You are trying to put yourself between husband and wife here and it won't work - he will take her side and you will be hurt all over again . You sound besotted with him and 12 pages on you are still thinking he cares about you in some way.
beastlyslumber · 22/08/2021 15:14

I think I will send a text of explanation. Otherwise he’ll continue to ring and/or text me. Also, maybe she never told him just how upset I was and maybe she never told him just how nasty her reply was and how much she twisted things.

Please, please, please don't do this. He will use it to hurt you.

He doesn't need an explanation. He doesn't care about you. I promise you this is not his wife twisting things - she might be, but he doesn't care about that. He likes twisting things to and no doubt encourages her. It entertains him to keep you around. You're handy to use against his wife when he wants to make her feel bad. It suits him to have someone adore him and look up to him. He enjoys hurting you because it makes him feel powerful and important.

You are giving him all the power. He will use it to hurt you.

If you have to text, do something along the lines of my suggestion above. Grey rock. It will feel much better than the shitstorm you are about to unleash with your 'honest explanation'.

Perriwinkles · 22/08/2021 15:14

This is so true @ChargingBuck

He's not much of a friend if he needs to be sheltered like this. He's not the one who's been hurt & rejected

Thanks for putting it so succinctly.

OP posts:
Perriwinkles · 22/08/2021 15:18

@beastlyslumber

Thank you. Honestly though he’s not that evil. I really think he likes me (as a friend obviously) and always has. He’s not without feeling despite being fairly uninvolved in all that’s happened. My text might be a touch too detailed but I do need to give a friend of 40 years some explanation from the horse’s mouth instead of him seeking explanation elsewhere (which is exactly what he’d do - I know him VERY well).

OP posts:
Debetswell · 22/08/2021 15:25

The friend and his wife sound awful to me.
It's noticeable too that once you broke up with your dh the woman engineered a break up with you.
Some women see all single women as a threat.
Your friend may keep in touch but it will be on her terms.
Personally I'd drop him like a hot brick.
Nobody needs this angst in a friendship.

beastlyslumber · 22/08/2021 15:31

Sorry @perriwinkles this is the person who after seeing him you feel so traumatised that you take weeks to recover.
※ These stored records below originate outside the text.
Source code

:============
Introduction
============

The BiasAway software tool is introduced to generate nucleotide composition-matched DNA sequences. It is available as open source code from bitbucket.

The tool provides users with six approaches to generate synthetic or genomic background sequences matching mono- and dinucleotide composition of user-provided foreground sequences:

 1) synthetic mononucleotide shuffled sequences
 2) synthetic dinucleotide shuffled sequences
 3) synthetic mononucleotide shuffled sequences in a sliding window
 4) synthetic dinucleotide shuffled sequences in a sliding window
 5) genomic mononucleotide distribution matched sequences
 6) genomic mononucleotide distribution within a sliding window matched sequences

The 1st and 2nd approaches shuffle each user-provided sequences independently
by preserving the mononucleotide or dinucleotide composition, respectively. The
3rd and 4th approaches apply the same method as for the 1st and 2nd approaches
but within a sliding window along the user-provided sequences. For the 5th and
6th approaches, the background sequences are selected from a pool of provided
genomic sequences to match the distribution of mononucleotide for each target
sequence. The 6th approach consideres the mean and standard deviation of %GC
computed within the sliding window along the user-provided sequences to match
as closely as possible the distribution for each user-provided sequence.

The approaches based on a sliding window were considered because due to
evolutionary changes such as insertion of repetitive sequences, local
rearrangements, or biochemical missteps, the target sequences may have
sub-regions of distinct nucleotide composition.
He's not your friend. Go ahead and send him that text which reveals all your weaknesses and see what he does with it. At the very least, he'll show it to his wife who will be (understandably) pissed off.

But look, I'm only going by YOUR words. You're the one who's told us what he's like and how he treats you and how he makes you feel. So either you were lying, or you just can't bear the thought that actually you were right.

It's like watching a car crash. Everyone can see what you're doing and are warning you to stop, but you're going to go ahead and put your foot on the accelerator and your hands over your eyes. Your obsession with this man has already caused you so much pain and anguish. I really wish for your sake you would find the courage to step away.

Perriwinkles · 22/08/2021 15:37

Thanks for your comments!

I just got a text from him!

OP posts:
youvegottenminuteslynn · 22/08/2021 15:48

What's he said?

Notmoresugar · 22/08/2021 15:54

Is that a coincident do you think or does his wife (sunshineshow) know about mumsnet!

Perriwinkles · 22/08/2021 16:04

I hope and presume it’s just a coincidence. It’s just a sort of open-ended bantery text. I won’t transcribe it here. Eek I probably should be careful after you mentioned his wife being on MN …

But this is what I mean. I feel bad not replying as I start putting myself in his shoes (as I would with anyone) and I start thinking ‘how would I feel if my text wasn’t answered?’ It Just feels like basic good manners y’know.